### What the task requires:
Everything from the line containing "index tip: (748, 694)" through the line containing "Right hand at" in the listing below should be copied exactly, and nothing more.

(Excerpted data)

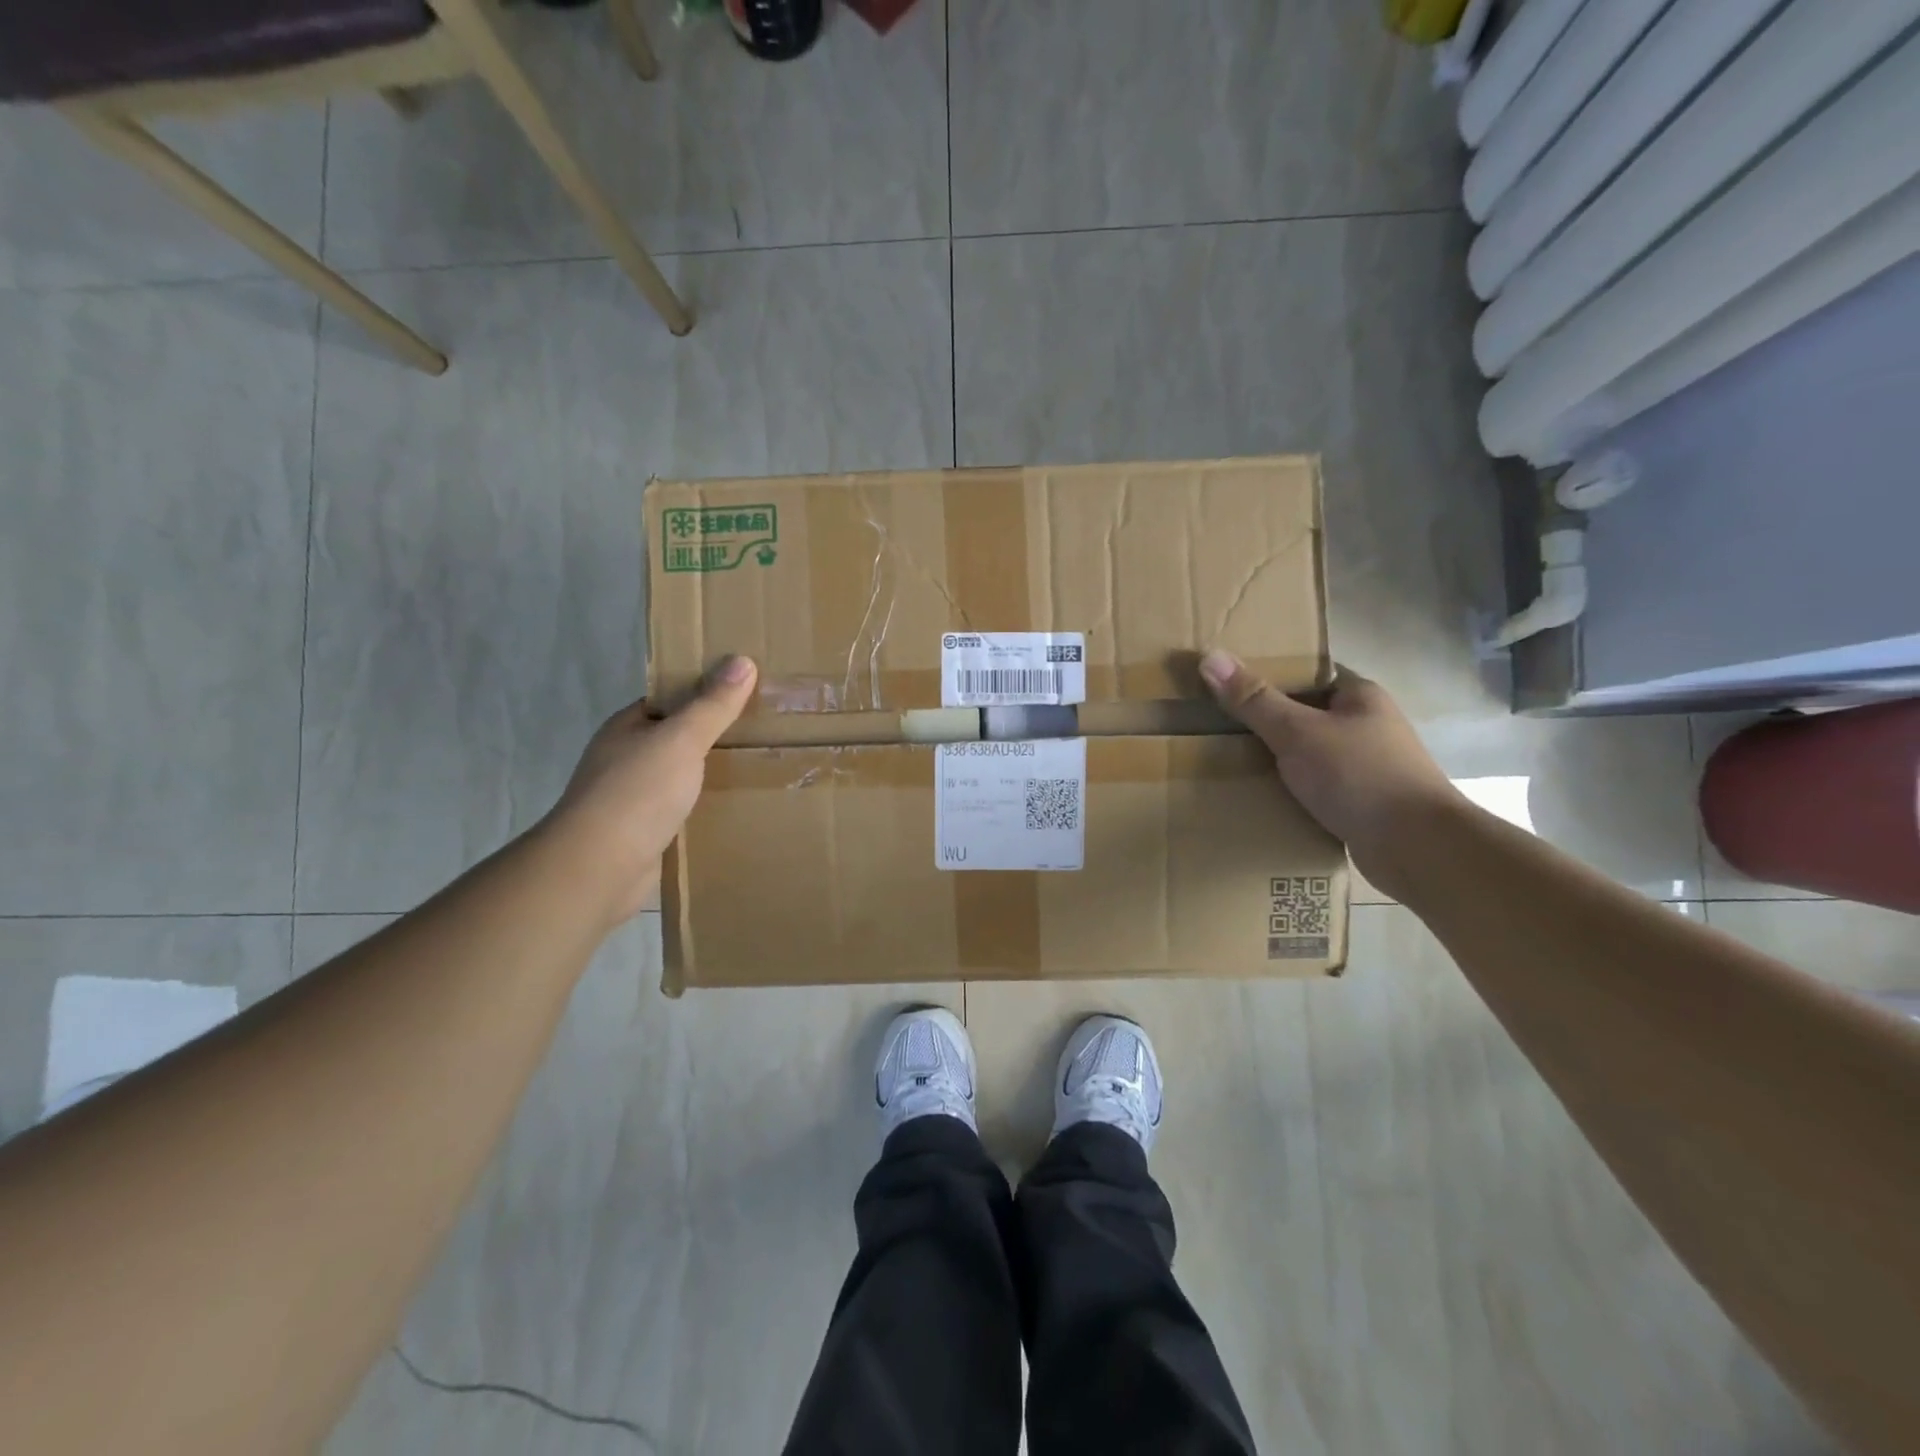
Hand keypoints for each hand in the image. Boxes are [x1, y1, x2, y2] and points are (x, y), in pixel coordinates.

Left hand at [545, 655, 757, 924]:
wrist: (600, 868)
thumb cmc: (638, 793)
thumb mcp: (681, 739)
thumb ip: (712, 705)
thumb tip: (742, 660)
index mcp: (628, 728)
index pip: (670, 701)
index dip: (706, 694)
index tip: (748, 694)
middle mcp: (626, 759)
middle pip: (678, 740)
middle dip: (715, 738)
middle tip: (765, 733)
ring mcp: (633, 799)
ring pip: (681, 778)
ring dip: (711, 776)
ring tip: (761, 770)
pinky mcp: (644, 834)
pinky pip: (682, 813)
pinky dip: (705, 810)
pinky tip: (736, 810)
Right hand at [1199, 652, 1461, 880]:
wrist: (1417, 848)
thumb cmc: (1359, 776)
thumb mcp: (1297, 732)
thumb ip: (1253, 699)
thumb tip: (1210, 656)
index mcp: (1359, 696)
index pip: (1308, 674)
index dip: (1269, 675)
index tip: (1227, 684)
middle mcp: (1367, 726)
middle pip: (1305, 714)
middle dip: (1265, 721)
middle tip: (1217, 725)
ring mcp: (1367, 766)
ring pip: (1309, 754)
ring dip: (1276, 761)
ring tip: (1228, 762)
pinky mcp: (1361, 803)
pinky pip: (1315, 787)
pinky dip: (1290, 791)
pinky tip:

(End Excerpted data)

### Answer for the task:
index tip: (748, 694)
middle mcp: (626, 759)
middle pip: (678, 740)
middle dip: (715, 738)
middle tip: (765, 733)
ring mcp: (633, 799)
ring pip: (681, 778)
ring dip: (711, 776)
ring tip: (761, 770)
pinky mcp: (644, 834)
pinky pip: (682, 813)
pinky dip: (705, 810)
pinky tip: (736, 810)
Right hand at [1199, 652, 1461, 880]:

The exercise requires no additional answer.